Herein, we reported a novel SPTB gene variant, further expanding the spectrum of SPTB variants in patients with HS. Previous studies have demonstrated that the SPTB gene is located on chromosome 14q23.3 and spans 38 exons [18]. The gene is involved in encoding a protein called the spectrin beta chain, which consists of 2,137 amino acids, and is important for maintaining the structure and stability of the RBCs [17]. According to current literature, many of the documented SPTB gene variants are nonsense variants or frameshift variants. Nonsense variants introduce premature stop codons, while frameshift variants alter the reading frame and often lead to premature stop codons. Both types of variants can result in truncated proteins or trigger nonsense-mediated decay, potentially leading to an inability to produce a functional protein [23]. In addition, aberrant splicing events can introduce premature termination codons (PTCs) in the reading frame, leading to premature truncation of protein synthesis [24]. These findings were consistent with those reported in our study. Minigene experiments demonstrated that the mutant plasmid co-transcribes three aberrant mRNA isoforms, resulting in truncated protein synthesis. Nonsense-mediated RNA degradation (NMD) is a widely conserved mRNA surveillance mechanism in eukaryotic cells, which targets transcripts with PTCs [25]. In this study, the variant detected three aberrant transcripts on agarose gel electrophoresis, indicating that the variant may have escaped NMD surveillance. While further experiments at the protein level are necessary to fully elucidate the function of the splice-site variant, our current findings suggest that it likely results in the loss of the normal transcript from one allele in affected patients, with the other allele appearing to remain normal. However, additional research is needed to confirm these preliminary observations. This heterozygous state is consistent with the autosomal dominant inheritance pattern observed in hereditary spherocytosis caused by SPTB variants.

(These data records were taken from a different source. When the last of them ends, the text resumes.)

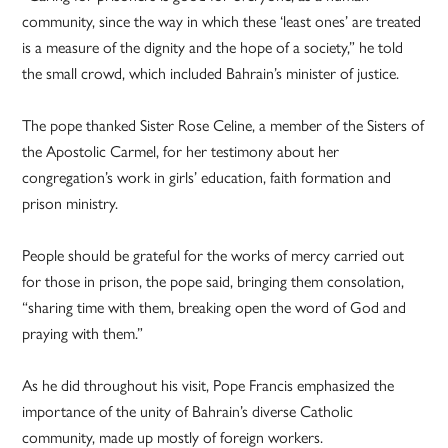
community, since the way in which these ‘least ones’ are treated
is a measure of the dignity and the hope of a society,” he told
the small crowd, which included Bahrain’s minister of justice.
The pope thanked Sister Rose Celine, a member of the Sisters of
the Apostolic Carmel, for her testimony about her
congregation’s work in girls’ education, faith formation and
prison ministry.
People should be grateful for the works of mercy carried out
for those in prison, the pope said, bringing them consolation,
“sharing time with them, breaking open the word of God and
praying with them.”
As he did throughout his visit, Pope Francis emphasized the
importance of the unity of Bahrain’s diverse Catholic
community, made up mostly of foreign workers.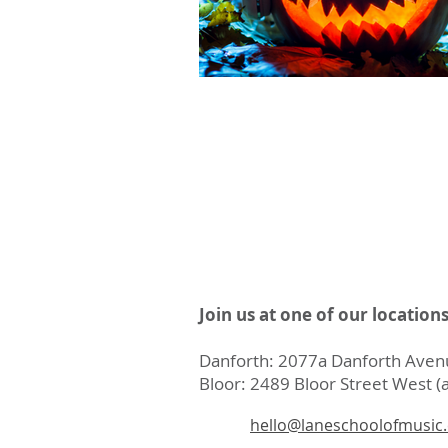
Join us at one of our location
Danforth: 2077a Danforth Avenu
Bloor: 2489 Bloor Street West (a
hello@laneschoolofmusic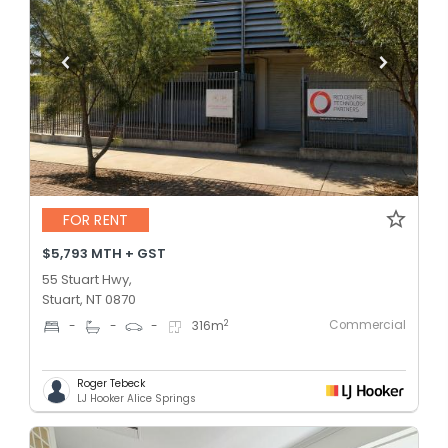
FOR RENT
$5,793 MTH + GST
55 Stuart Hwy,
Stuart, NT 0870
Commercial
2
-
-
-
316
m
Roger Tebeck
LJ Hooker Alice Springs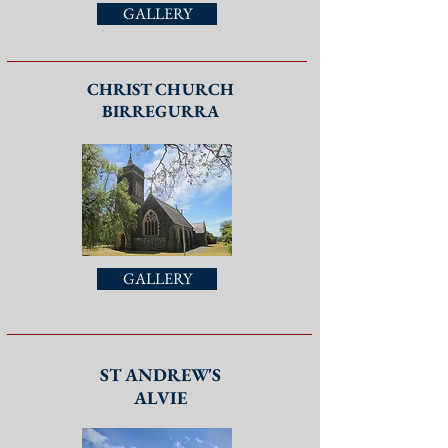
GALLERY
CHRIST CHURCH
BIRREGURRA
GALLERY
ST ANDREW'S
ALVIE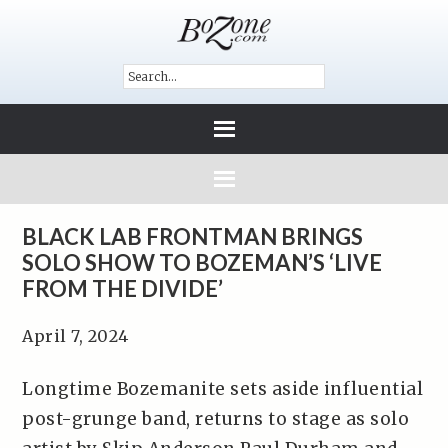
BLACK LAB FRONTMAN BRINGS
SOLO SHOW TO BOZEMAN’S ‘LIVE
FROM THE DIVIDE’
April 7, 2024
Longtime Bozemanite sets aside influential
post-grunge band, returns to stage as solo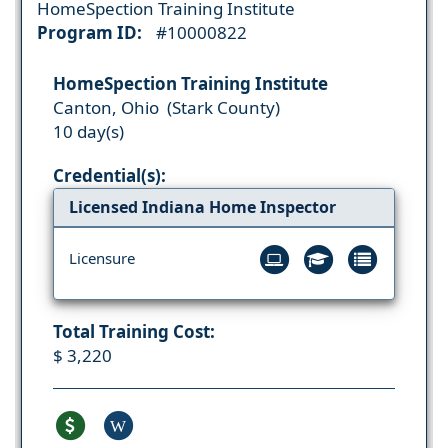
HomeSpection Training Institute
Program ID:
#10000822
HomeSpection Training Institute
Canton, Ohio (Stark County)
10 day(s)
Credential(s):
Licensed Indiana Home Inspector
Licensure
Total Training Cost:
$ 3,220
W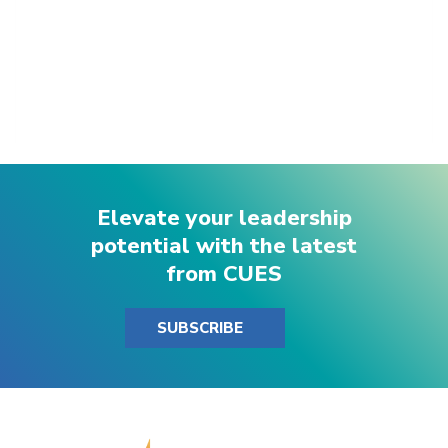
Elevate your leadership
potential with the latest
from CUES
SUBSCRIBE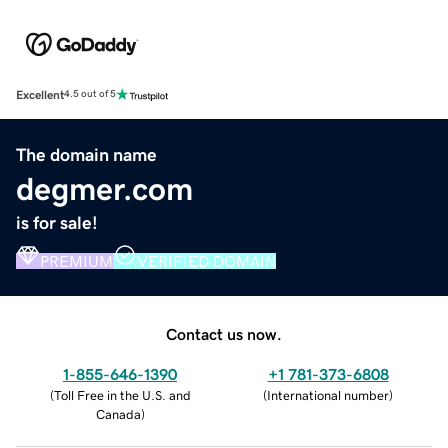
Excellent
4.5 out of 5
The domain name
degmer.com
is for sale!
PREMIUM
VERIFIED DOMAIN
Contact us now.
1-855-646-1390
+1 781-373-6808
(
Toll Free in the U.S. and
(
International number
)
Canada
)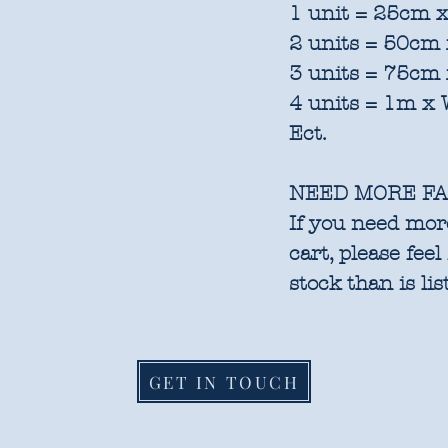
1 unit = 25cm x
2 units = 50cm 
3 units = 75cm 
4 units = 1m x 
Ect.
NEED MORE FA
If you need more
cart, please feel
stock than is lis
GET IN TOUCH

At present, HS diagnosis is based on clinical manifestations, family history, and peripheral blood smear results. However, a study that investigated 94 HS pedigrees revealed that de novo variants accounted for approximately 23.4% of the cases, indicating that family history may not always be the primary diagnostic criterion for this condition [15], which is consistent with the results of our literature review. The systematic review of the literature revealed that a total of 193 HS cases were caused by variants in the SPTB gene. Children with no family history of HS, who exhibit no apparent clinical symptoms, and who experience hemolysis only during episodes of infection or stress are at a significantly increased risk of being either clinically misdiagnosed or missed entirely [26]. Although the proband in our study had no family history of HS, an accurate diagnosis was possible by integrating clinical data and genetic testing results, which proved the high reliability of targeted sequencing using NGS. Moreover, this method is both rapid and accurate, thus making it highly effective in comprehensively analyzing genetic variations that underlie this condition [27]. Based on these aforementioned reasons, genetic testing plays a crucial role in HS diagnosis.

Conclusion

Genetic sequencing can help establish a definitive diagnosis for HS. In this study, we successfully established a genetic diagnosis for a case of HS using NGS. Our in silico and in vitro studies provided strong evidence supporting the pathogenicity of the novel variant (c.301–2 A > G). The findings of our study offer specific insights into the effects of a novel splice-site variant in the SPTB gene, furthering our understanding of the genetic underpinnings of hereditary spherocytosis (HS) and expanding the known spectrum of variants associated with the SPTB gene. We underscored the significance of systematic molecular testing and in-depth pedigree investigation in complex cases. Nonetheless, further studies exploring in-depth the pathogenesis and mechanism of SPTB-related HS are warranted.